# Dead Grizzly



## MtnCowboy (Dec 20, 2009)

Has anyone had this problem?

Today I pulled the 2007 Grizzly 660 out of the garage after a short engine warm-up. I pulled forward, hit the foot brake hard when my dog ran in front of the ATV, and the engine died. It won't turn over and the Park and Reverse lights don't light up. Neutral, etc, do light up, the winch works -- but the engine won't turn over: nothing. I'll get out the manual and the old multimeter but I'm not sure what I'm looking for. At least it died at the house and not at the bottom of the mountain.


----------



## BruteForce750 (Nov 20, 2009)

Check the fuses....


----------



## MtnCowboy (Dec 20, 2009)

Thanks, but the fuses are fine. The Park and Reverse indicator lights returned - and come to think of it, it's not unusual for them to occasionally not light: sometimes you need to rock a 660 with the brake on to get them to light. Since the problem occurred when I slammed on the brake I'll assume it's an issue with a starter safety switch. Maybe I can jumper it.


----------



## BruteForce750 (Nov 20, 2009)

Never ridden a grizzly but do you need to hold the brake to start it? On the brute if its not in neutral it wont kick over unless the brake is applied... maybe its something to do with your foot brake? Are your brakes working properly.. brake lights too?

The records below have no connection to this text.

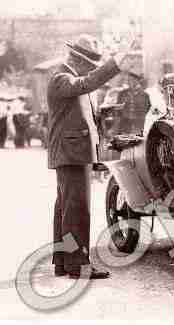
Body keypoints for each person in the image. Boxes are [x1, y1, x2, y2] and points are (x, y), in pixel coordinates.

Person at [47, 34, 133, 279]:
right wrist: (115, 63)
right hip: (70, 153)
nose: (91, 70)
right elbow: (86, 84)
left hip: (71, 152)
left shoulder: (65, 77)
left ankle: (64, 261)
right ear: (79, 60)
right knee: (77, 210)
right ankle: (78, 264)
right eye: (89, 66)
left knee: (66, 208)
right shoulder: (62, 77)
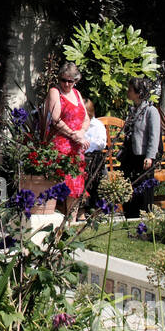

Do you have a pull starter? Try starting it with that to eliminate any switches... could be your electric start.


----------



## MtnCowboy (Dec 20, 2009)

Found the problem: the grizzly has an IDIOT for an owner. This is my 4th winter using the 660 and just now discovered it has an engine kill switch. I must have hit it when I slammed on the brake to avoid hitting my dog. Better an idiot than being without the plow. I've got 12" of snow to move on a mile long road and it's raining - with a cold front moving in this afternoon.

But yes, the foot brake or left lever usually must be deployed to turn the engine. It has a pull starter too, but it's a "bear." I guess the compression still must be good.


----------



## BruteForce750 (Nov 20, 2009)

Haha, I think I can vouch and say we've all been there.


----------